Although Judge Cabot took some account of the new Rule 16(a) (3) as apparently another marker toward the goal of greater, not less, disclosure of the adversary’s facts in criminal cases, it does not, as the Government contends, even begin to approach any ruling in absolute terms as a matter of right. No [239]*239sharp, clear-cut construction, interpretation or application of 16(a) (3) has been made. The Judge’s Order of production was a mixture of subtle discretionary factors. The record does not even remotely suggest an abuse of discretion even assuming the Orders might ultimately be held to have been erroneous in the sense of being incorrect. A writ of mandamus is not appropriate. Will v. United States, 1967, 389 U.S. 90, 88 S.Ct. 269, 19 L.Ed.2d 305. There was no abuse of discretion and therefore the application for a writ of mandamus is denied. See Roche v. Evaporated Milk Association, 1943, 319 U.S. 21, 63 S.Ct. 938, 87 L.Ed. 1185 in contrast to Ex parte United States, 1932, 287 U.S. 241, 53 S.Ct. 129, 77 L.Ed. 283; United States v.
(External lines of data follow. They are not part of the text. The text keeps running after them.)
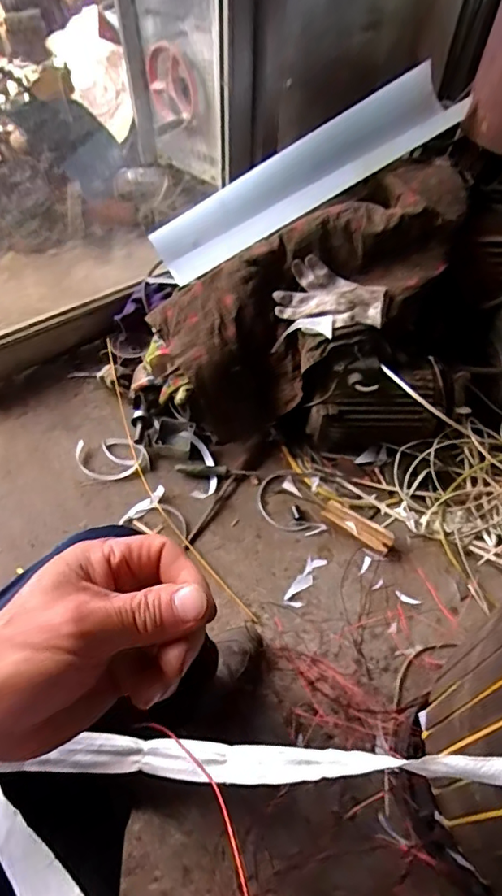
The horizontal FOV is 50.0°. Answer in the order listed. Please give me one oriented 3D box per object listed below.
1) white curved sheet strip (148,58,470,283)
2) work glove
[{"bbox_3d":[0.104,-0.517,1.042,0.627,0.084,0.134,-30,58,1],"label":"white curved sheet strip"},{"bbox_3d":[0.143,-0.262,0.971,0.191,0.085,0.100,25,55,16],"label":"work glove"}]

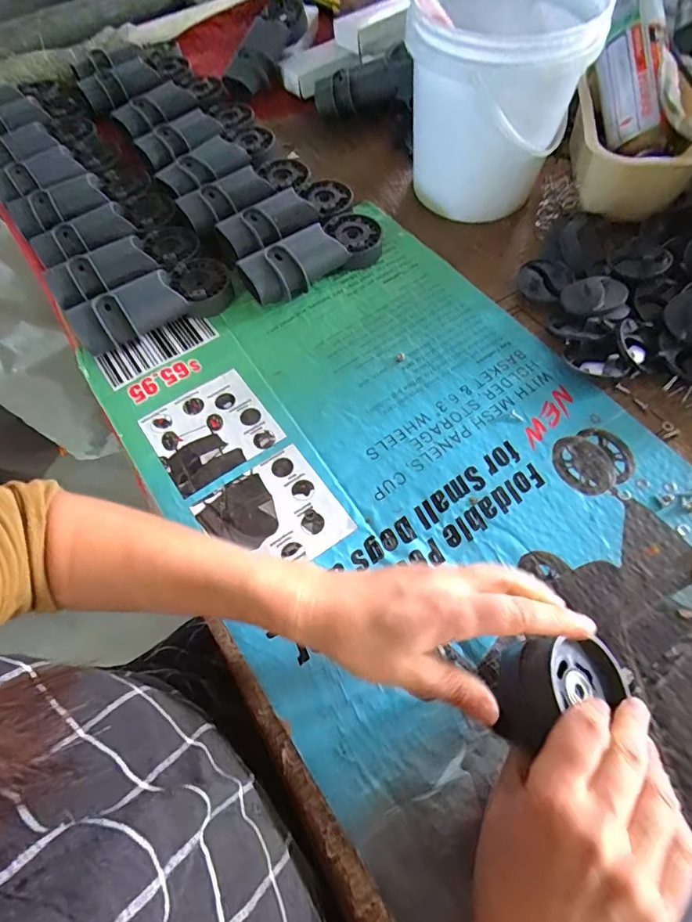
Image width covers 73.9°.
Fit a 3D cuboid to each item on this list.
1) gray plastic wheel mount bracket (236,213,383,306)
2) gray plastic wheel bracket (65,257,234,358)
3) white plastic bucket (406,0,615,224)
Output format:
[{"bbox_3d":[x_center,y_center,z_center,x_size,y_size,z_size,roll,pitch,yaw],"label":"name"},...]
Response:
[{"bbox_3d":[-0.036,-0.223,0.493,0.160,0.045,0.064,-30,66,-11],"label":"gray plastic wheel mount bracket"},{"bbox_3d":[-0.199,-0.167,0.483,0.169,0.046,0.076,-25,65,-10],"label":"gray plastic wheel bracket"},{"bbox_3d":[0.157,-0.398,0.502,0.174,0.178,0.194,11,65,8],"label":"white plastic bucket"}]

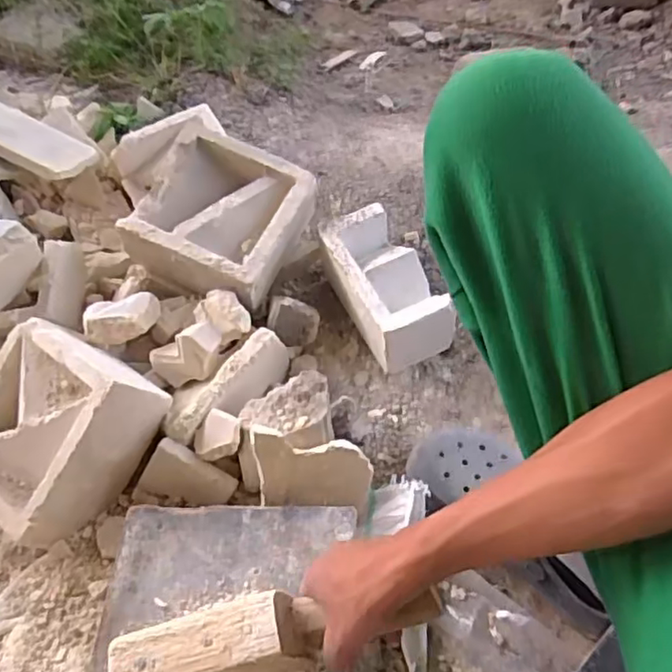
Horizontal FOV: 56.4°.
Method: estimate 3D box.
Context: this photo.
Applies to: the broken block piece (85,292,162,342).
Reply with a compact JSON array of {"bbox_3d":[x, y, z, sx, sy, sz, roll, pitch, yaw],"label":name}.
[{"bbox_3d":[-0.273,-0.022,0.806,0.092,0.049,0.061,-15,56,-6],"label":"broken block piece"}]

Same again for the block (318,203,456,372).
[{"bbox_3d":[0.063,-0.064,0.846,0.100,0.102,0.201,-24,57,-11],"label":"block"}]

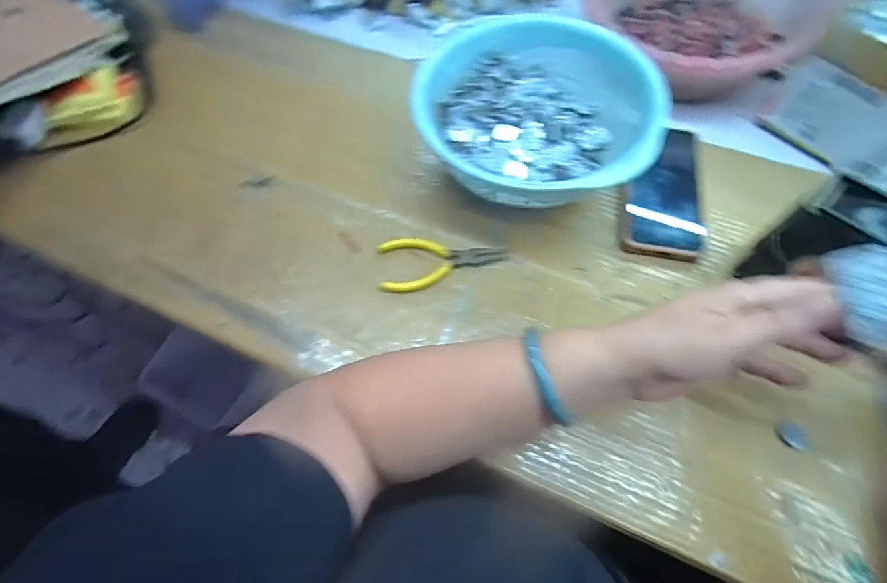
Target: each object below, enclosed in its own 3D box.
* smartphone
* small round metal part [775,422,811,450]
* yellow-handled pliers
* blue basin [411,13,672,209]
[{"bbox_3d":[0.226,-0.110,0.445,0.081,0.009,0.165,9,65,6],"label":"smartphone"},{"bbox_3d":[0.282,0.116,0.347,0.017,0.009,0.022,-10,65,-3],"label":"small round metal part"},{"bbox_3d":[-0.001,-0.026,0.421,0.123,0.006,0.060,3,65,3],"label":"yellow-handled pliers"},{"bbox_3d":[0.091,-0.184,0.440,0.225,0.081,0.205,-1,65,1],"label":"blue basin"}]

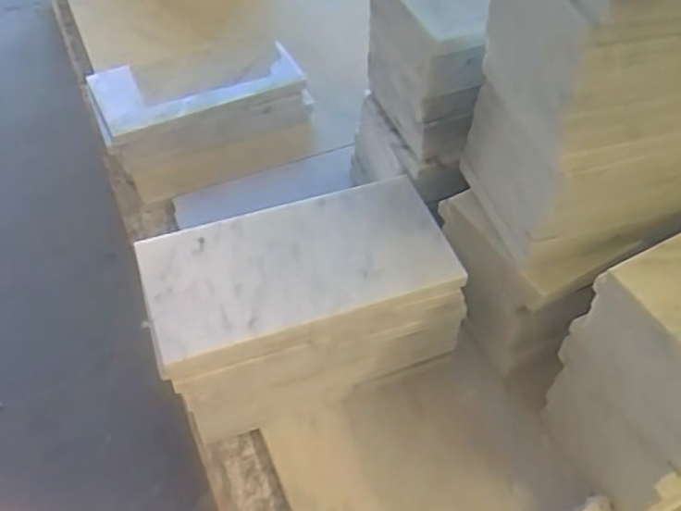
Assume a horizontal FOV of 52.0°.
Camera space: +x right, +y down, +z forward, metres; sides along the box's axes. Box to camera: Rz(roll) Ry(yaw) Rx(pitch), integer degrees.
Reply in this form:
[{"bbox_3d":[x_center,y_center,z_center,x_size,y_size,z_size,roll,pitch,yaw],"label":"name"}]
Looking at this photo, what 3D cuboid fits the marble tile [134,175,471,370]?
[{"bbox_3d":[-0.022,0.003,0.354,0.148,0.009,0.074,-14,55,-13],"label":"marble tile"}]

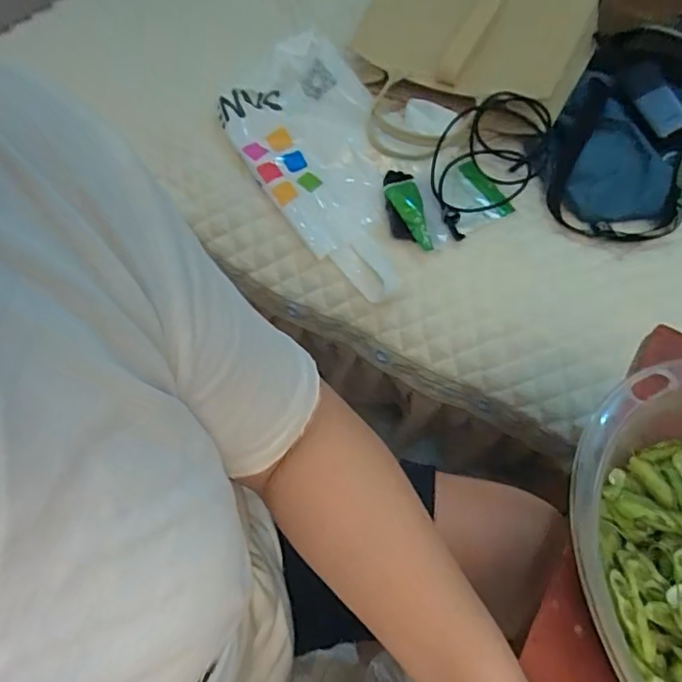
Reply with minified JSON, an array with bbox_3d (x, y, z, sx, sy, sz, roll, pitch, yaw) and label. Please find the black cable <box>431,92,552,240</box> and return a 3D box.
[{"bbox_3d":[0.207,-0.249,0.797,0.153,0.107,0.188,21,63,9],"label":"black cable"}]

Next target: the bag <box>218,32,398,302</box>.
[{"bbox_3d":[-0.026,-0.264,0.827,0.203,0.057,0.435,-27,80,-11],"label":"bag"}]

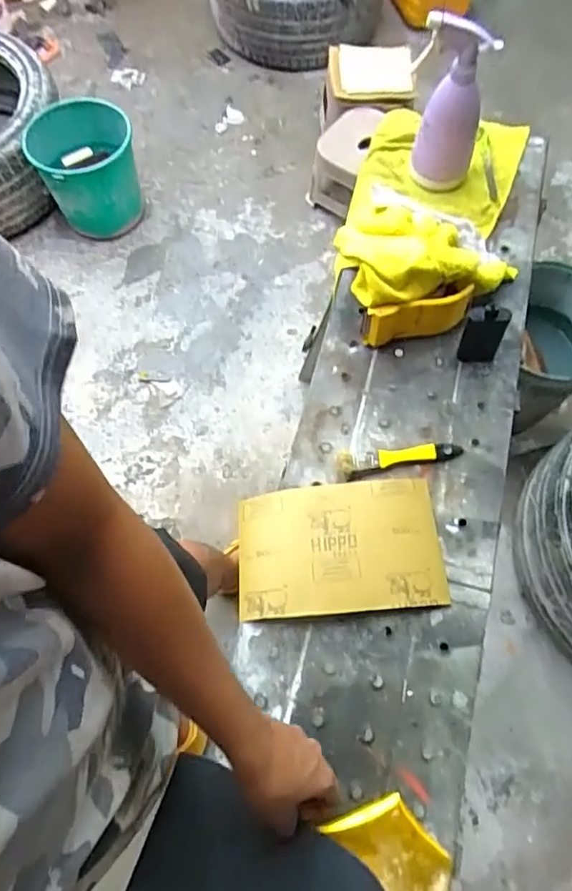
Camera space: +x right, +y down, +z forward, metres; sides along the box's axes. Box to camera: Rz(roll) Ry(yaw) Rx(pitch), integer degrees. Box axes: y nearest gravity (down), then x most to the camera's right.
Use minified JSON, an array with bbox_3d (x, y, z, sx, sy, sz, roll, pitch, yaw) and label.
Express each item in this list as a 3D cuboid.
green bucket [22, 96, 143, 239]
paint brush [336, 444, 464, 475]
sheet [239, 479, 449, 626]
[{"bbox_3d":[-0.559,-0.772,1.613,0.284,0.267,0.299,-22,69,-9],"label":"green bucket"},{"bbox_3d":[0.134,0.012,0.649,0.147,0.023,0.023,-8,67,-3],"label":"paint brush"},{"bbox_3d":[0.058,0.113,0.617,0.219,0.025,0.140,-4,67,-2],"label":"sheet"}]

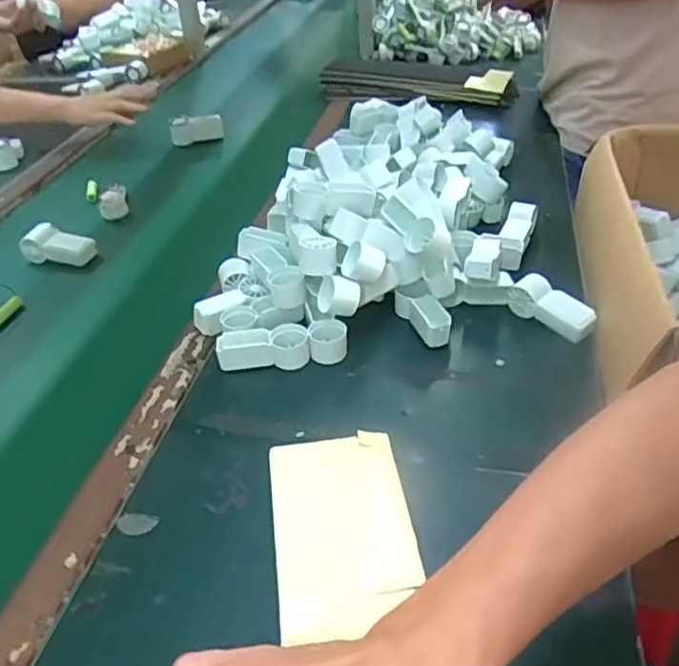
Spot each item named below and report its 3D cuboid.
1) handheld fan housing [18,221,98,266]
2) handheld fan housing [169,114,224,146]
[{"bbox_3d":[-0.385,-0.120,0.849,0.096,0.036,0.050,17,43,24],"label":"handheld fan housing"},{"bbox_3d":[-0.270,-0.387,1.181,0.097,0.050,0.028,-12,39,-11],"label":"handheld fan housing"}]

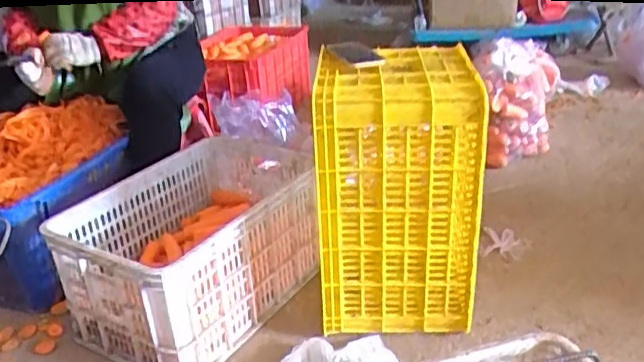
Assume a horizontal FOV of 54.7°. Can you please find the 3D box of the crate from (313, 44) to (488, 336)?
[{"bbox_3d":[0.145,0.023,1.206,0.281,0.502,0.286,-2,26,6],"label":"crate"}]

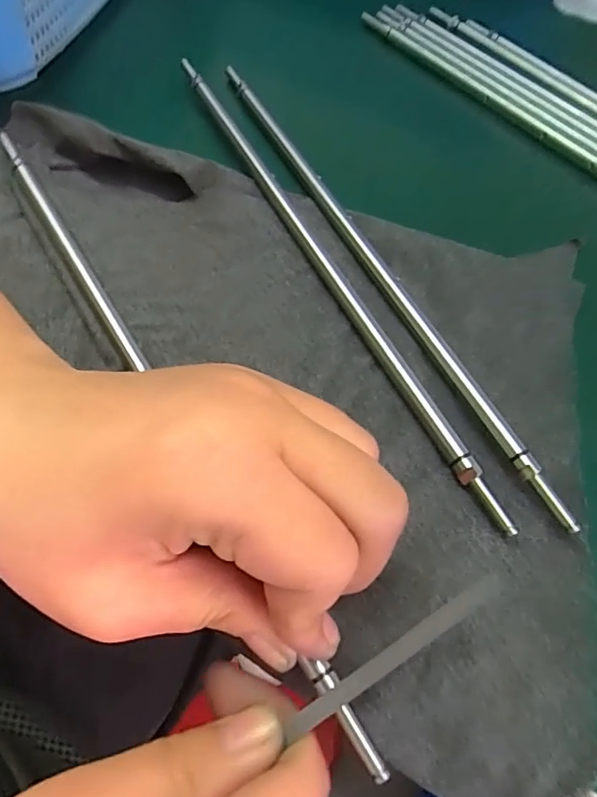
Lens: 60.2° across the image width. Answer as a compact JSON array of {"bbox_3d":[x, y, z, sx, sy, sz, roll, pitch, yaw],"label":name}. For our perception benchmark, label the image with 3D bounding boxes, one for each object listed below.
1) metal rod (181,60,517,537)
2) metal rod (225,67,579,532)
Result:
[{"bbox_3d":[0.005,-0.065,0.212,0.007,0.007,0.265,-23,64,-14],"label":"metal rod"},{"bbox_3d":[0.023,-0.066,0.215,0.005,0.011,0.269,-22,64,-14],"label":"metal rod"}]

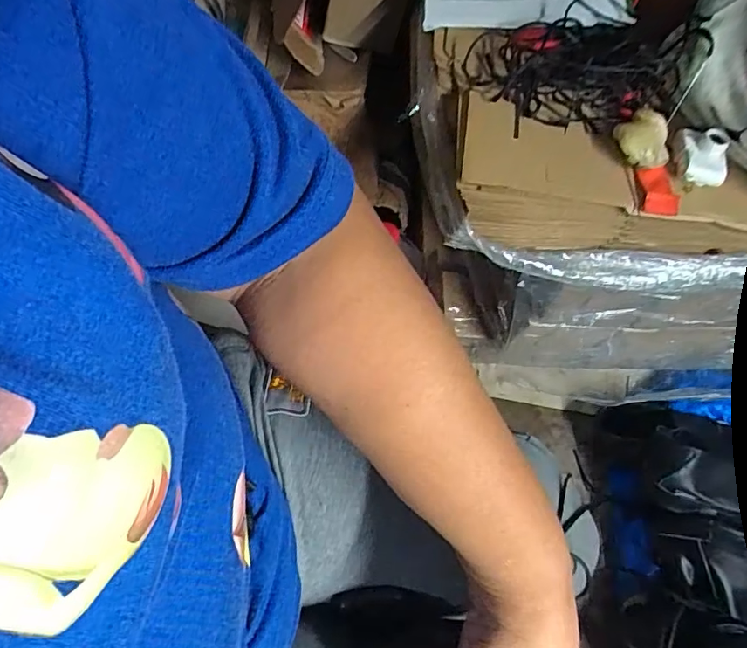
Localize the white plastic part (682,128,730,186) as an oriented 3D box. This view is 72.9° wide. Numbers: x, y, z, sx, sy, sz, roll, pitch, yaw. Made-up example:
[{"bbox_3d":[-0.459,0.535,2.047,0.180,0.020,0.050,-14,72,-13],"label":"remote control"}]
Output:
[{"bbox_3d":[0.238,-0.121,0.362,0.029,0.018,0.038,7,67,1],"label":"white plastic part"}]

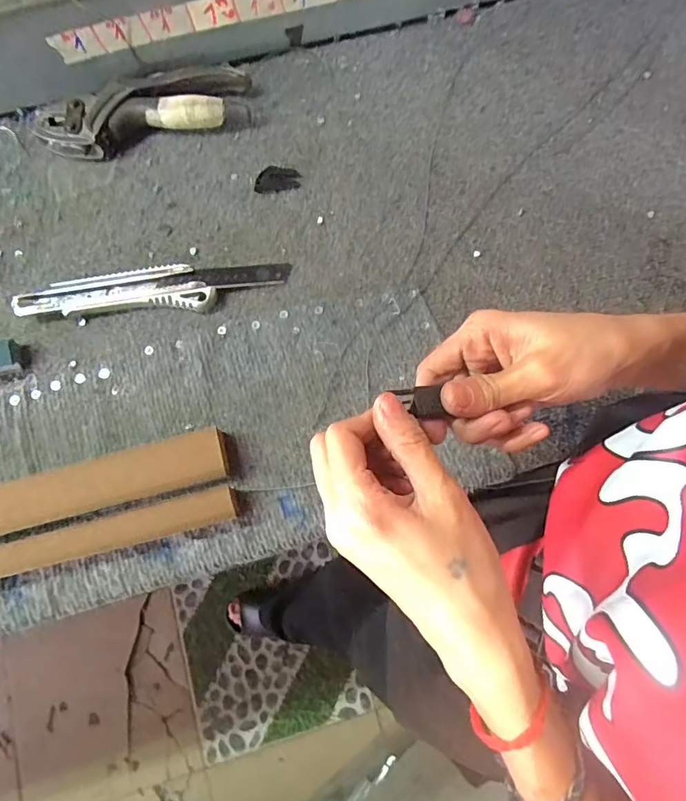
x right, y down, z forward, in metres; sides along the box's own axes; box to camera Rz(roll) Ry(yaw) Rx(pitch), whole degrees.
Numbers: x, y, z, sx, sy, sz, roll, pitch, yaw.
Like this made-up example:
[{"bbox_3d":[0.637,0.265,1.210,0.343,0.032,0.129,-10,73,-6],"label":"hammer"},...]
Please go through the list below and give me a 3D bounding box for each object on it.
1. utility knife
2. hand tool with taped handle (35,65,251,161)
[{"bbox_3d":[-0.144,-0.086,0.374,0.200,0.013,0.035,-5,77,-2],"label":"utility knife"},{"bbox_3d":[-0.163,-0.242,0.399,0.175,0.028,0.060,-16,78,-5],"label":"hand tool with taped handle"}]

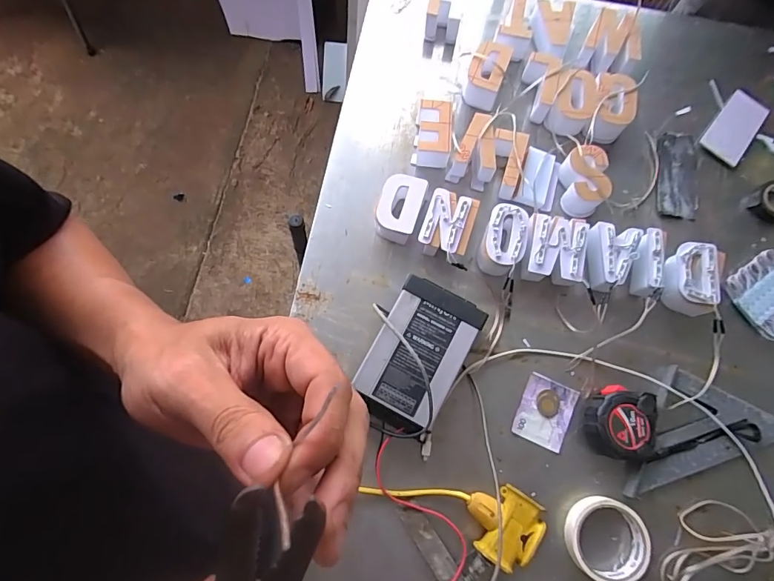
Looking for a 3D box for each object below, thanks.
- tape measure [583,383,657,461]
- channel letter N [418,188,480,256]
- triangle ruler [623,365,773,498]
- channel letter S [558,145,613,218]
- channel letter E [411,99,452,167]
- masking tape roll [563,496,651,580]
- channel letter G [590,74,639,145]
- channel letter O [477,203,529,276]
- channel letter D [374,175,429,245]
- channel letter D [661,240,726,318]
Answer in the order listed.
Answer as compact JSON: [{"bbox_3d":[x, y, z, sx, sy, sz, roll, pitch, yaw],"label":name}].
[{"bbox_3d":[0.290,0.163,0.535,0.084,0.036,0.084,6,75,1],"label":"tape measure"},{"bbox_3d":[0.082,-0.085,0.594,0.064,0.051,0.087,18,78,4],"label":"channel letter N"},{"bbox_3d":[0.386,0.165,0.550,0.225,0.014,0.124,-18,78,-8],"label":"triangle ruler"},{"bbox_3d":[0.278,-0.153,0.616,0.060,0.047,0.091,8,75,1],"label":"channel letter S"},{"bbox_3d":[0.066,-0.226,0.629,0.051,0.049,0.081,8,75,1],"label":"channel letter E"},{"bbox_3d":[0.256,0.292,0.508,0.090,0.022,0.089,0,75,-1],"label":"masking tape roll"},{"bbox_3d":[0.330,-0.263,0.644,0.063,0.047,0.106,19,76,4],"label":"channel letter G"},{"bbox_3d":[0.156,-0.065,0.591,0.055,0.054,0.091,17,76,4],"label":"channel letter O"},{"bbox_3d":[0.016,-0.111,0.597,0.058,0.049,0.090,18,76,4],"label":"channel letter D"},{"bbox_3d":[0.404,-0.017,0.582,0.066,0.050,0.089,19,76,4],"label":"channel letter D"}]

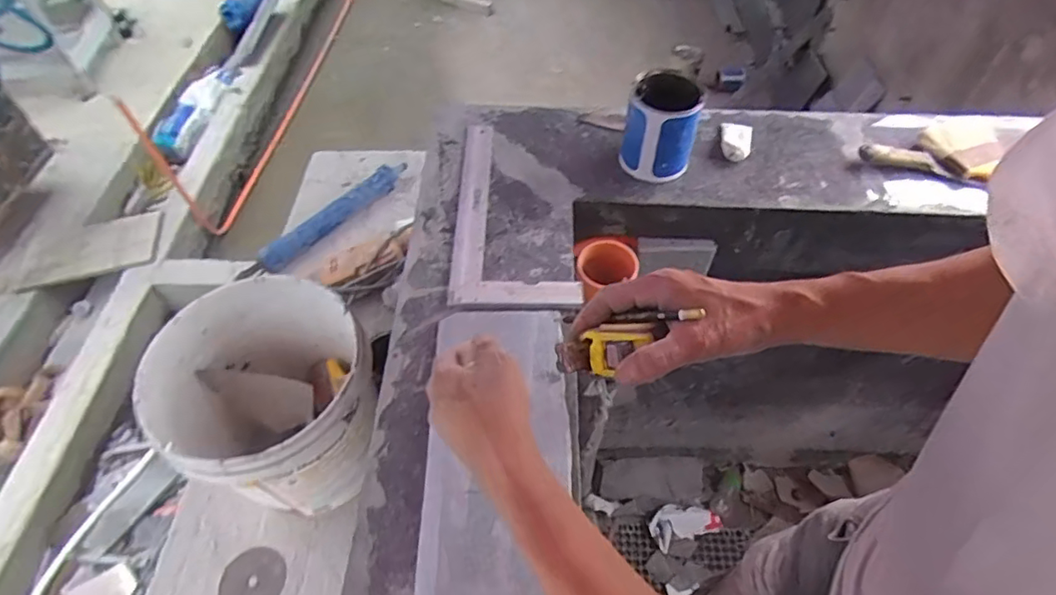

Mayer, 1914, 235 U.S. 55, 35 S.Ct. 16, 59 L.Ed. 129; United States v. Smith, 1947, 331 U.S. 469, 67 S.Ct. 1330, 91 L.Ed. 1610; 6 Moore Federal Practice ¶54.10(2) at pp. 69-70.

Dallas Cases

Unlike the Miami case, in the Dallas cases Judge Hughes based production entirely on Rule 16(a) (3) as a matter of right. There was no showing for, or determination of, any particularized need either in the pre- or post-Dennis-Brady v. State of Maryland-sense as discussed above in connection with the Miami case. Her ruling was unfavorable to both Government and the Defendants. Production was limited to executive officers only, and excluded employees, either present or former. The Defendants cross petitioned to the exclusion of employees as well as to the condition imposed that forbade one Defendant disclosing to other Co-Defendants (or counsel) the Grand Jury testimony of that particular corporation’s^ officers.5 We conclude that we should set down the decisions for further briefs and argument. One of the issues which must be briefed and argued in these cases is whether the Trial Judge’s determination that production was approved as a matter of law, rather than as a matter of discretion, affects the availability or appropriateness of mandamus.